The two findings that drive the grade: (1) a working-capital-fuelled operating cash flow — days payable outstanding ran from 43 days (FY2024) to 128 days (FY2026), the single largest reason CFO looks strong while FCF is −$23.7B; and (2) escalating off-balance-sheet and metric opacity — $248B of committed leases plus a new prepayment-netted CapEx metric that understates the cash the business actually consumes. The cleanest offsetting evidence: the balance-sheet expansion is genuine, depreciable hard property and equipment ($129.6B), not inflated goodwill or soft assets, and revenue quality looks clean (days sales outstanding flat at ~51 days, related-party sales negligible). The one data point that would most change the grade: whether FY2027 operating cash flow holds without a further payables stretch — if DPO normalizes and CFO still grows, the cash-flow flag eases; if CFO growth keeps leaning on payables and prepayments, it escalates toward High.

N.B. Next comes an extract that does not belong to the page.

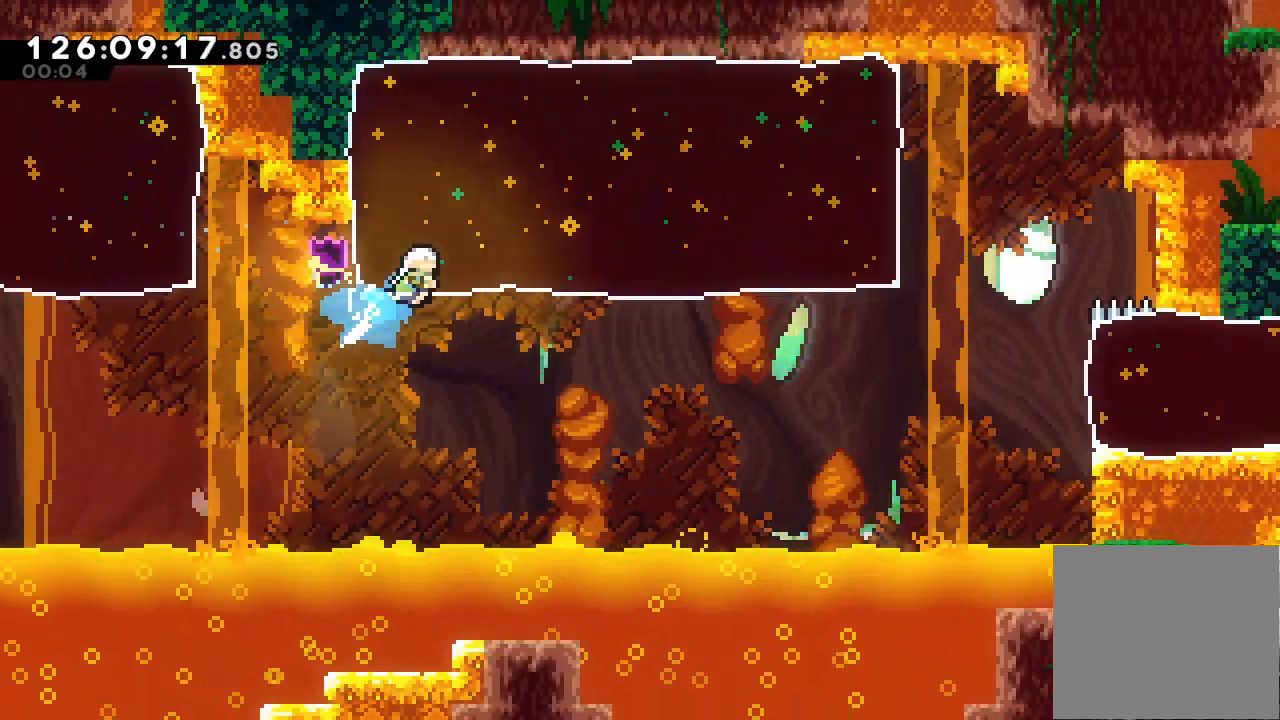
{"keys": ["right"], "events": [[100, "s", "up"], [133, "up", "up"]]}
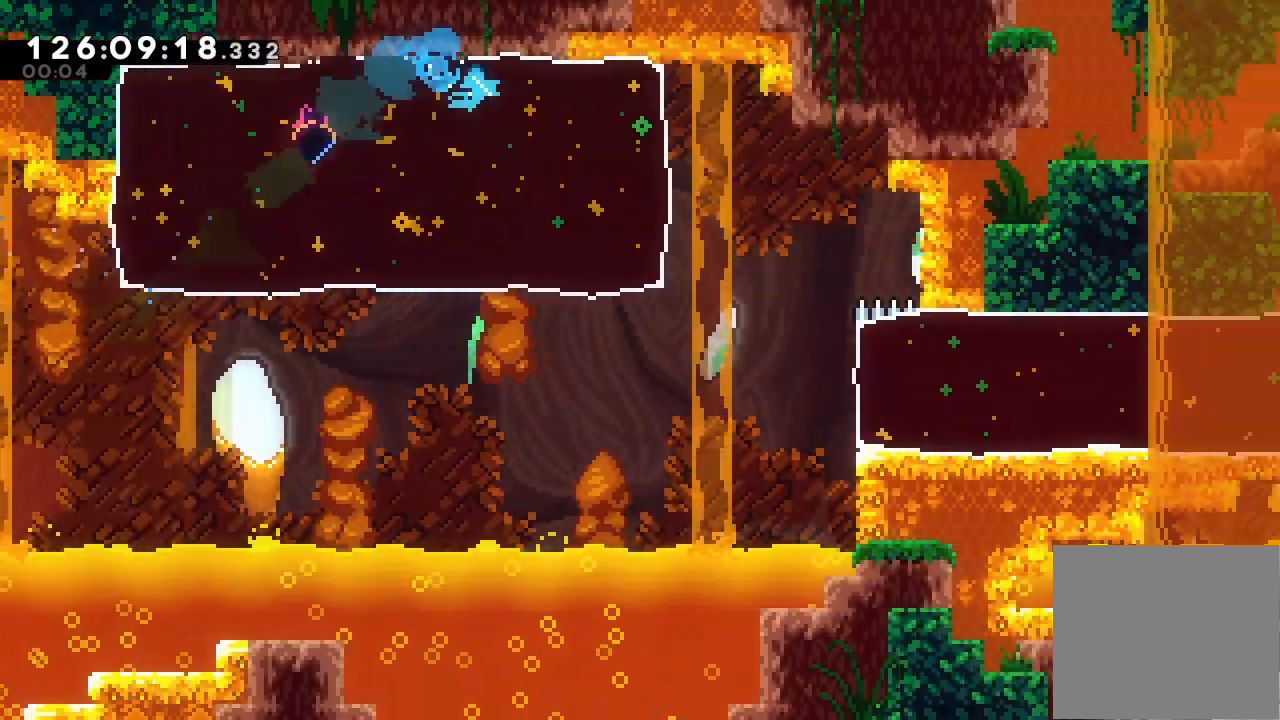
{"keys": ["d"], "events": [[333, "d", "down"], [467, "right", "up"]]}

The numbers a PM needs in ten seconds
Forensic Risk Score (/100) — ELEVATED
Red Flags
Yellow Flags
CFO / Net Income (3Y)
FCF / Net Income (3Y)
Accrual Ratio (FY26)
Receivables − Revenue Growth (pp, FY26)
FCF after Acquisitions (FY26, $B)
Non-GAAP EPS Gap vs GAAP (FY26)
Source: derived from Oracle FY2026 consolidated financials (income, cash flow, balance sheet) and FY2026 earnings call; computed figures.
The headline tension: a 3-year CFO/Net-Income of 1.79x reads like elite cash conversion, but the same three years produced FCF/Net-Income of −0.31x because capital spending overwhelmed it. A negative accrual ratio (CFO above net income) would normally signal conservative accounting — here it is largely the mechanical result of a $9.3B depreciation load and a payables build, not a sign of clean earnings.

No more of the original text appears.